Constructing Orthonormal Rational Function Vectors with an application in Rational Approximation
Robbe Vermeiren
TL;DR
The paper reframes the construction of orthonormal bases for rational function vectors as a pencil-based inverse eigenvalue problem with $k$-Hessenberg recurrences, and proposes two algorithms: an updating method and a rational vector Krylov (Arnoldi) approach. Both methods extend to $k$-component vectors and are analyzed through their associated pencils $(H,K)$ and unitary transform operations, with an isometric connection to rational Krylov spaces. Numerical experiments show the updating algorithm yields superior orthogonality and stability, and when applied to approximating $\sqrt{z}$ on $[0,1]$ it reproduces the optimal lightning-plus-polynomial convergence rate under exponentially clustered poles. The framework provides a robust, structured approach to rational approximation problems with near-singular behavior, with potential extensions to downdating and more efficient pencil representations.
Abstract
We present two algorithms for constructing orthonormal bases of rational function vectors with respect to a discrete inner product, and discuss how to use them for a rational approximation problem.
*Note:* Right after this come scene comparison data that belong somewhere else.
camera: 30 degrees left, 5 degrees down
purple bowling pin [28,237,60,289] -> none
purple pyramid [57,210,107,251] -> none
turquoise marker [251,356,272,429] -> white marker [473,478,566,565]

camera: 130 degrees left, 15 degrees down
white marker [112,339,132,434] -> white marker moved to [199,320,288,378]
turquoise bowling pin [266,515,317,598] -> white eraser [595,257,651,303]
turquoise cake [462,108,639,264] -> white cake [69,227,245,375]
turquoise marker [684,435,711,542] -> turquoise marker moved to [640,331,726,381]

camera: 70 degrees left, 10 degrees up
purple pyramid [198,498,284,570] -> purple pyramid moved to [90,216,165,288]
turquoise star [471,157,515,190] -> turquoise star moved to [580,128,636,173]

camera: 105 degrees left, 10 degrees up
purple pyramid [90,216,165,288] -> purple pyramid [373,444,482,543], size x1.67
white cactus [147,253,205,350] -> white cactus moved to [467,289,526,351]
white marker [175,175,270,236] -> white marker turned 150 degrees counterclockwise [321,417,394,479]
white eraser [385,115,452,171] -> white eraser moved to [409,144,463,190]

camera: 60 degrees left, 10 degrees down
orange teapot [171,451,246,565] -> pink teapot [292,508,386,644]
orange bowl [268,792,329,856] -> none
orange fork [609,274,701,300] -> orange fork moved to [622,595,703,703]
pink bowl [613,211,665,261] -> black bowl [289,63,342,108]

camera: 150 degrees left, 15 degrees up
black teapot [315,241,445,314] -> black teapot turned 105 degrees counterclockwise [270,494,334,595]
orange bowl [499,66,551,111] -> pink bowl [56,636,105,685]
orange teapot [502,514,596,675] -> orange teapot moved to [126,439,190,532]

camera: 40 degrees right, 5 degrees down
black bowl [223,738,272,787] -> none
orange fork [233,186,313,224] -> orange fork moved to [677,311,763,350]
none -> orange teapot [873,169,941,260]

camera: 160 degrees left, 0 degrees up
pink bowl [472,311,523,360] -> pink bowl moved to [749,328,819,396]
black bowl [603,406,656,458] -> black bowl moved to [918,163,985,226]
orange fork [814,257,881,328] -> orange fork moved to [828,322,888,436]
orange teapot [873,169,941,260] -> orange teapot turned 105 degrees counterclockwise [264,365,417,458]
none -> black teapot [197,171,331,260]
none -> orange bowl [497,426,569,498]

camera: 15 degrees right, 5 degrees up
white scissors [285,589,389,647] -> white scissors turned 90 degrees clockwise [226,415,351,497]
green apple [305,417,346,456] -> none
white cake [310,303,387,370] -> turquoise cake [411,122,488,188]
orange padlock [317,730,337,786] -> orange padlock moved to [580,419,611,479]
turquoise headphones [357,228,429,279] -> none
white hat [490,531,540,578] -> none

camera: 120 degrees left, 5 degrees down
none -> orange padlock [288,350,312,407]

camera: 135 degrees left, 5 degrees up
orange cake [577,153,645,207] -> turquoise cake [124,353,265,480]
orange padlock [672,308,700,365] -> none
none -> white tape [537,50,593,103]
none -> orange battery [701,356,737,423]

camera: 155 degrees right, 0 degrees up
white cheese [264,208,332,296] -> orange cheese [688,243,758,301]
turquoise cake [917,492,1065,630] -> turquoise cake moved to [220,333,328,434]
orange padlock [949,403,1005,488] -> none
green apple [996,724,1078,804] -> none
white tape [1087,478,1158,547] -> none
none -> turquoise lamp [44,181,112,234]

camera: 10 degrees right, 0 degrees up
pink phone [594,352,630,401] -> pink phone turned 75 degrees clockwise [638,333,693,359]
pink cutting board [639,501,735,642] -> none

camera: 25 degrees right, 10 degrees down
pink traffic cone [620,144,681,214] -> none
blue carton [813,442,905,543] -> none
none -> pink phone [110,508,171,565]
Building on the pencil-based formulation of the inverse generalized eigenvalue problem by Van Buggenhout et al.\ (2022), we extend it to rational vectors of arbitrary length $k$, where the recurrence relations are represented by a pair of $k$-Hessenberg matrices, i.e., matrices with possibly $k$ nonzero subdiagonals. An updating algorithm based on similarity transformations using rotations and a Krylov-type algorithm related to the rational Arnoldi method are derived. The performance is demonstrated on the rational approximation of $\sqrt{z}$ on $[0,1]$, where the optimal lightning + polynomial convergence rate of Herremans, Huybrechs, and Trefethen (2023) is successfully recovered. This illustrates the robustness of the proposed methods for handling exponentially clustered poles near singularities.